I use accum all the time...

pajzd's icon

thnx guys, the year=2024 &&& i wanted an alternative for accum but in audio rate

that's when i saw plusequals~ exist ( accum~ too in gen i know, being sample precise !)

to check its behavior , to transpose it into pd & why ?
because pd can open a patch & make off-line recordings

now, this would be nice in max msp too, like ok i want 20 minutes of this patch

POEFFF or BANGGG, there you have it,

a posteriori you analyze what you're recording is all about

luvelyyyyyy, no ?

alt_accum.maxpat
Max Patch

Roman Thilenius's icon

not sure what your question is, but i can try guessing.

in MSP, building a custom +=~ patch might be impossible or difficult because you can´t make a loop with only 1 sample delay.

in PD it is theoretically possible with a blocksize of 1 and fexpr~.

no idea why pd-extended does not have +=~. it lacks so many things. :)

but max can do offline signal processing, too - in case that is the motive behind the idea.

pajzd's icon

no question, just sharing :) mais merci pour les réponses en tout cas

pd has plusequals~ btw

"but max can do offline signal processing, too - in case that is the motive behind the idea."

really, it might be off topic, but could you tell us, how to do offline signal processing in max ???
am trying to convert a max to pd patch, becuz of this, but i'd prefer stay in max of course ...
i got suggested to record in highest fs (sample rate) possible ... but yeah that's not really offline

Roman Thilenius's icon

aha, so i understood the second part right.

how to do it:

you would switch to the NRT driver as ouptut source.

if you are clever, you save all the DSP settings current configuration before you do that, otherwise they might get lost.

if you need max messages (you usually do), you must have audio interrupt also turned on, or the scheduler will not be present at all under NRT.

various file I/O operations will work as normal, but be careful with the higher speed in NRT when CPU consumption was very low before in realtime.

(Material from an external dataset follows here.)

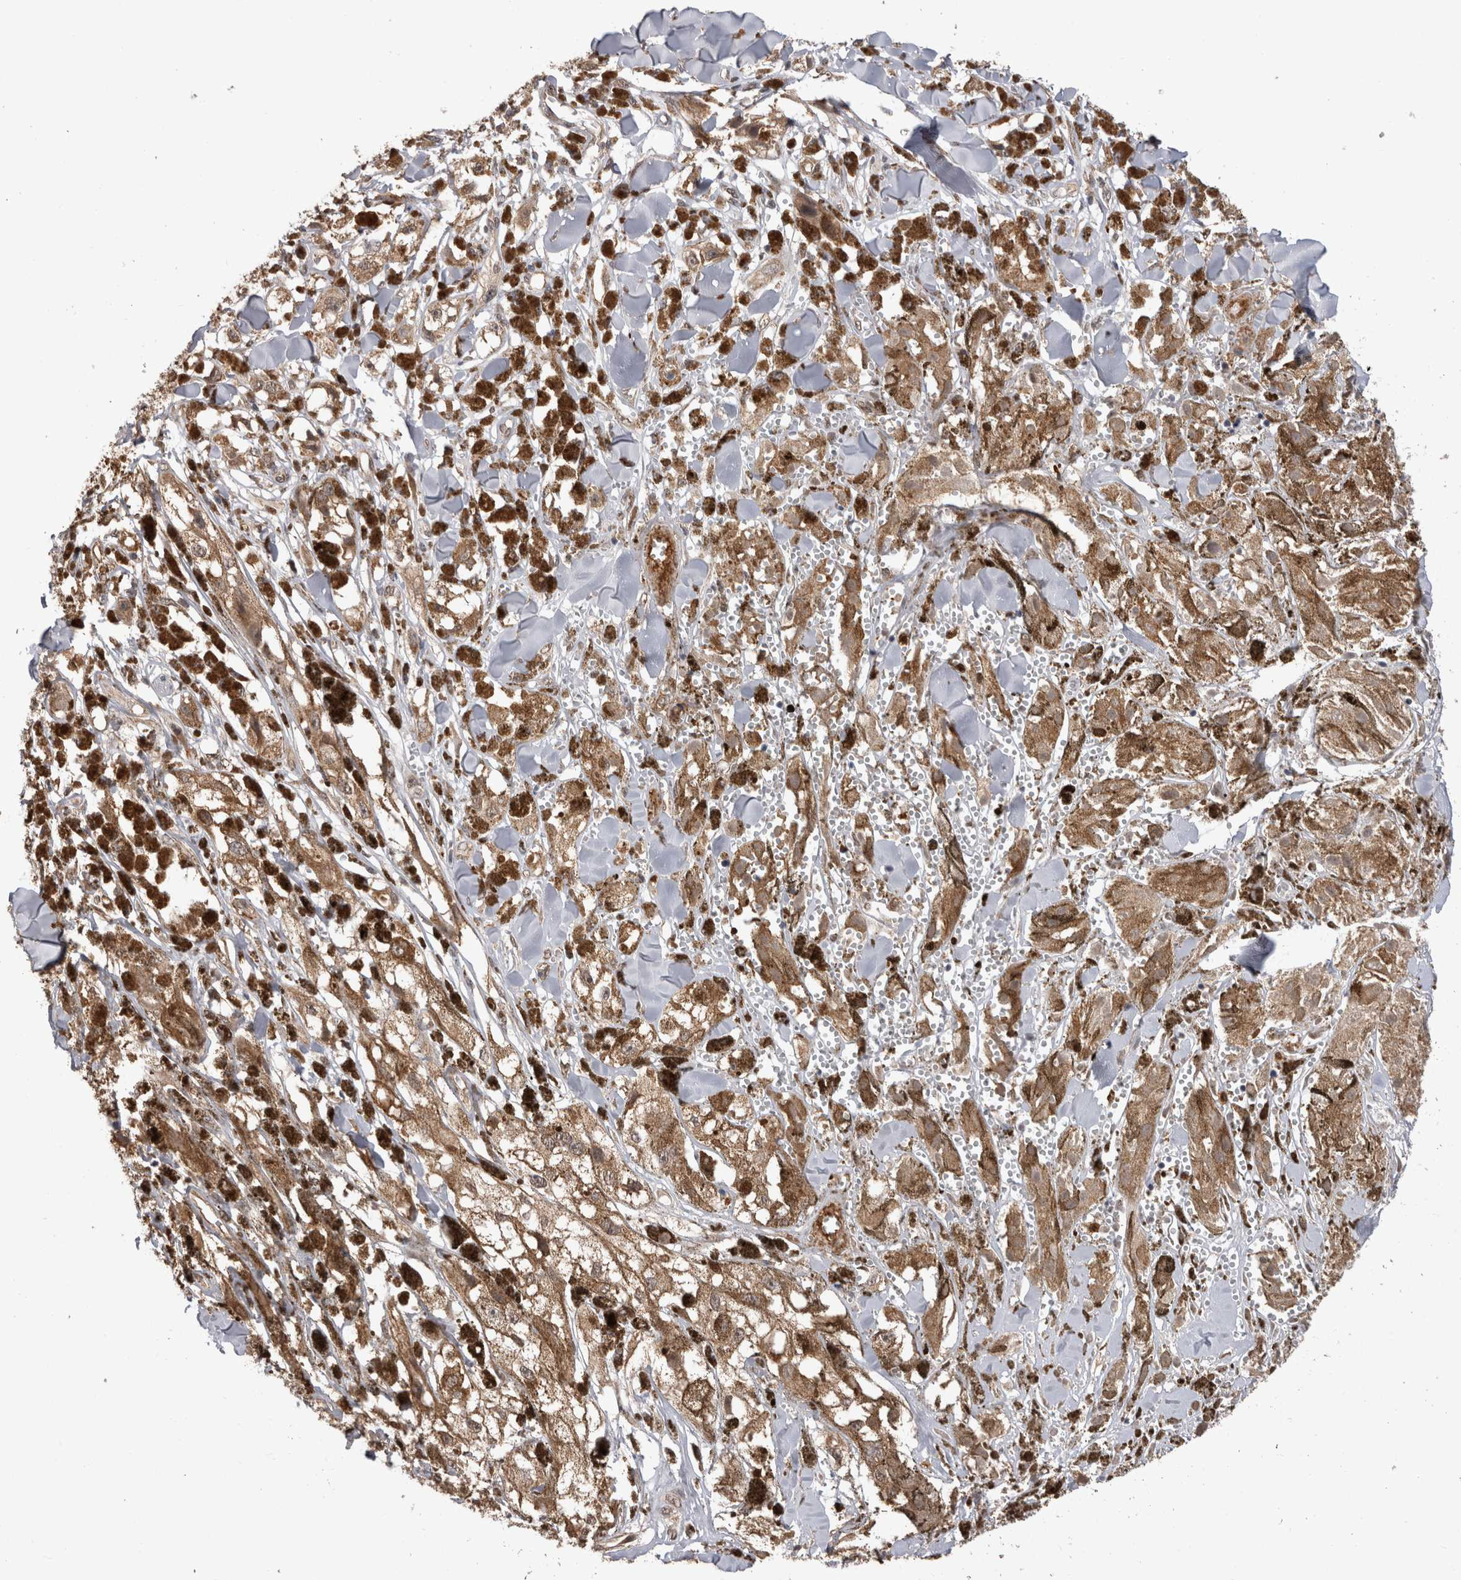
{"staining": {"intensity": "weak", "quantity": ">75%", "location": "cytoplasmic/membranous"}, "tissue": "melanoma", "cell_type": "Tumor cells", "image_type": "cancer", "snomed": [{"axis": "morphology", "description": "Malignant melanoma, NOS"}, {"axis": "topography", "description": "Skin"}], "caption": "Malignant melanoma stained with a brown dye reveals weak cytoplasmic/membranous positive staining in about >75% of tumor cells.", "gene": "PAK4", "patient": {"sex": "male", "age": 88}}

you can not only save time with NRT, you can also use NRT to artificially make stuff running slower as in realtime - i do this when writing dozens of tracks on an old computer.
to do so you can utilize a small poly~ patcher which does nothing but eating up 150% realtime CPU.

pajzd's icon

waw this = amazing ! :) yeah max was clever enuff to remember settings

thnx for the advice ,, worked in pd (off-gui, in terminal) & in max (while program was open)

i wonder if one can also open max in nrt mode from terminal & just let it process the audio from outside ...

Roman Thilenius's icon

well you can contact mr. and mrs. max via MIDI or network protocols at any time to give orders from outside the house.

i would not let it run in NRT mode all the time, it is easier to switch in and out.